The first strategy remains without an actual StrategyModule. It will just select the plan with the best score of an agent for the next execution of the mobility simulation.
In the iteration loop, we can now call the strategyManager to re-plan the agents after the mobility simulation ran and the score is updated:
strategyManager.run(scenario.getPopulation());
If you run this example (you can find it in src/tutorial/MyControler5.java), you should see a similar output than in one of the previous, config-file only, examples.

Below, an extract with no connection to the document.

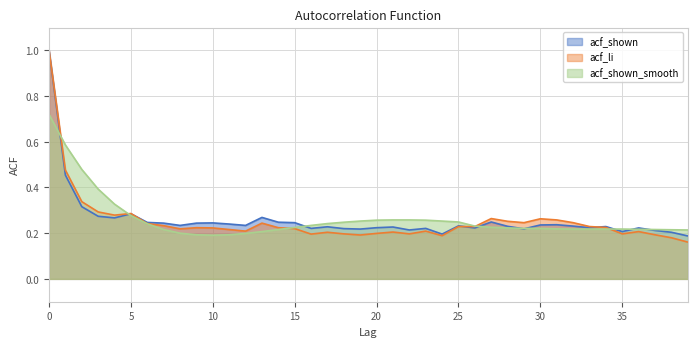

Reading left to right, list all the values displayed in this chart.

acf_shown: 0=1.0	1=0.5	2=0.3	3=0.3	4=0.3	5=0.3	6=0.2	7=0.2	8=0.2	9=0.2	10=0.2	11=0.2	12=0.2	13=0.3	14=0.2	15=0.2	16=0.2	17=0.2	18=0.2	19=0.2	20=0.2	21=0.2	22=0.2	23=0.2	24=0.2	25=0.2	26=0.2	27=0.2	28=0.2	29=0.2	30=0.2	31=0.2	32=0.2	33=0.2	34=0.2	35=0.2	36=0.2	37=0.2	38=0.2	39=0.2
acf_li: 0=1.0	1=0.5	2=0.3	3=0.3	4=0.3	5=0.3	6=0.2	7=0.2	8=0.2	9=0.2	10=0.2	11=0.2	12=0.2	13=0.2	14=0.2	15=0.2	16=0.2	17=0.2	18=0.2	19=0.2	20=0.2	21=0.2	22=0.2	23=0.2	24=0.2	25=0.2	26=0.2	27=0.3	28=0.3	29=0.2	30=0.3	31=0.3	32=0.2	33=0.2	34=0.2	35=0.2	36=0.2	37=0.2	38=0.2	39=0.2
acf_shown_smooth: 0=0.7	1=0.6	2=0.5	3=0.4	4=0.3	5=0.3	6=0.2	7=0.2	8=0.2	9=0.2	10=0.2	11=0.2	12=0.2	13=0.2	14=0.2	15=0.2	16=0.2	17=0.2	18=0.2	19=0.3	20=0.3	21=0.3	22=0.3	23=0.3	24=0.3	25=0.2	26=0.2	27=0.2	28=0.2	29=0.2	30=0.2	31=0.2	32=0.2	33=0.2	34=0.2	35=0.2	36=0.2	37=0.2	38=0.2	39=0.2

Congratulations, you have just written your first useful MATSim controler. You can now start to extend it, add your own re-planning modules or implement your own mobility simulation. A good starting point may be to improve your current controler by eliminating some of the flaws. As an example, currently the events of each iteration overwrite the previous iteration’s events. You may want to create a new eventWriter for every iteration. In that case, do not forget to remove the old eventWriter with events.removeHandler(eventWriter). Or you may just re-init the eventWriter with a new filename: eventWriter.init(newFilename).
Another possibility is to move some hard coded settings to the configuration file and using config.getParam(moduleName, paramName) to access the values. The number of iterations may be a good example of a value that could be specified in the configuration file.
You can find additional documentation on our website in the developer’s guide at www.matsim.org.
If you plan to set up your own scenario, you need a network and a description of a population. Have a look at the provided example files to get a better understanding of the file formats. The creation of the population can be based on a variety of data (census, commuter matrices, …), whatever is available. The page “Building a new Scenario” (http://matsim.org/docs/new-scenario) gives further information about that topic.
If you want to customize your analysis, reading the Event and Controler Programming tutorials is highly recommended.
Have fun with MATSim! We would be happy to hear from you what for you are using MATSim.